最近読んだ本2011/08

●「天使の歩廊~ある建築家をめぐる物語~」中村弦著(新潮文庫/2011.6)
第20回日本ファンタジーノベル大賞受賞作に加筆、修正を加え、2008年11月新潮社より刊行されたものの文庫化。
天才建築家は依頼者からの難しいオーダーに対して、誰も想像できなかった不思議な家を次々に造りあげる・・・。明治時代から大正時代に生きた建築家(造家師)、笠井泉二を巡る6編の物語をまとめた短編小説集。それぞれの短編が有機的に、また見事な構成で全体を一つの物語にしている。ファンタスティクで読後の満足感もあり、最近読んだ本の中ではベスト3に入る作品だと思った。

●「ロスト・トレイン」中村弦著(新潮社/2009.11)
「天使の歩廊」に刺激されて、もう一作この著書の作品(これが二作目らしい)を読んでみた。
鉄道ファンが廃線跡を探しに行き失踪、その人を追ってぼくと菜月さんは北へ向かうが、その廃線を辿って行った先に彼らを待っていたものは・・・。個人的には「天使の歩廊」以上にのめり込んでしまった。図書館で借りたのだが自分用に購入したい。もう一度読みたい素晴らしい作品。

●「小暮写眞館」宮部みゆき著(講談社/2010.5)
700ページを超える大作。「小暮写眞館」、「世界の縁側」、「カモメの名前」、「鉄路の春」の四話から構成されている。古い写眞館をそのまま住居用に買い取った両親、高校生の英一、その弟、家族をめぐるさまざまな物語。心霊写真の謎解きをきっかけに話はどんどん拡がっていく。ほのぼのと、しかし切なく、辛く同時にまた温かい・・・。特にエンディングは見事な演出。

●「星の塔」高橋克彦著(文春文庫/1992)
新刊ではないが、友人の推薦書。表題作ほか、「寝るなの屋敷」、「子をとろ子とろ」、「蛍の女」、「首継ぎ御寮」など7編を収録、いずれも東北地方の奇譚で、ジャンルとしてはホラーに入ると思われる作品が多い。中でも「星の塔」、ここでも建築家が登場し、山奥の屋敷と時計塔の修理を依頼されるが、そこには時空を超えた不思議な世界が待っていた・・・。かなり私好みの作品だった。
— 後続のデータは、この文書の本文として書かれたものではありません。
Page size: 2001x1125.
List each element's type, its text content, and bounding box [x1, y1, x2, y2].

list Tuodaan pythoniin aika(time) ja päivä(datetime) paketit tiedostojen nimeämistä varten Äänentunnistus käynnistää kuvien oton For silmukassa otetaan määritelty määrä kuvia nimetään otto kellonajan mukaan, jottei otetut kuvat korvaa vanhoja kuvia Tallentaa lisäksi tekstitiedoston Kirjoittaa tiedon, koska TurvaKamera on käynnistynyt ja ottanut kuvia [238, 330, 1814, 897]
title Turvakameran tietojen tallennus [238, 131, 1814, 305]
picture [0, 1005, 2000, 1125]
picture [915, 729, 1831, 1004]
●「サイゴン・タンゴ・カフェ」中山可穂著(角川書店/2008)
「現実との三分間」、「フーガと神秘」、「ドブレAの悲しみ」、「バンドネオンを弾く女」、「サイゴン・タンゴ・カフェ」の5編を収録。それぞれ独立した短編だが、タンゴ/バンドネオンの響きが全体を通底する。舞台はブエノスアイレスからベトナムまで、作者ならではの濃厚で密度の高い恋愛が描かれる。

以上が特に感銘を受けた作品。これらには実は共通点があり、何らかの超現実的な世界(幽霊、時空を超えるetc.)が描かれていること。個人的にこれらの体験はないが、単に作り話ではなく本当にあり得ることだと思っている。とはいえ、ホラーとファンタジーは紙一重。実際にそういう事態に遭遇したら怖いとは思うが・・・。